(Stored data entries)
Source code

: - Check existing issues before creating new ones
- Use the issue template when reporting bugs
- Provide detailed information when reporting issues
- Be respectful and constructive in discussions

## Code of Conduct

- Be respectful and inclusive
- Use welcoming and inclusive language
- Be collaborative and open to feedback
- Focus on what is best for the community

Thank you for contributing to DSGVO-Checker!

Required work: Pull out all lines of the data with the string "when".

Solution to this task:
- Use the issue template when reporting bugs
- Provide detailed information when reporting issues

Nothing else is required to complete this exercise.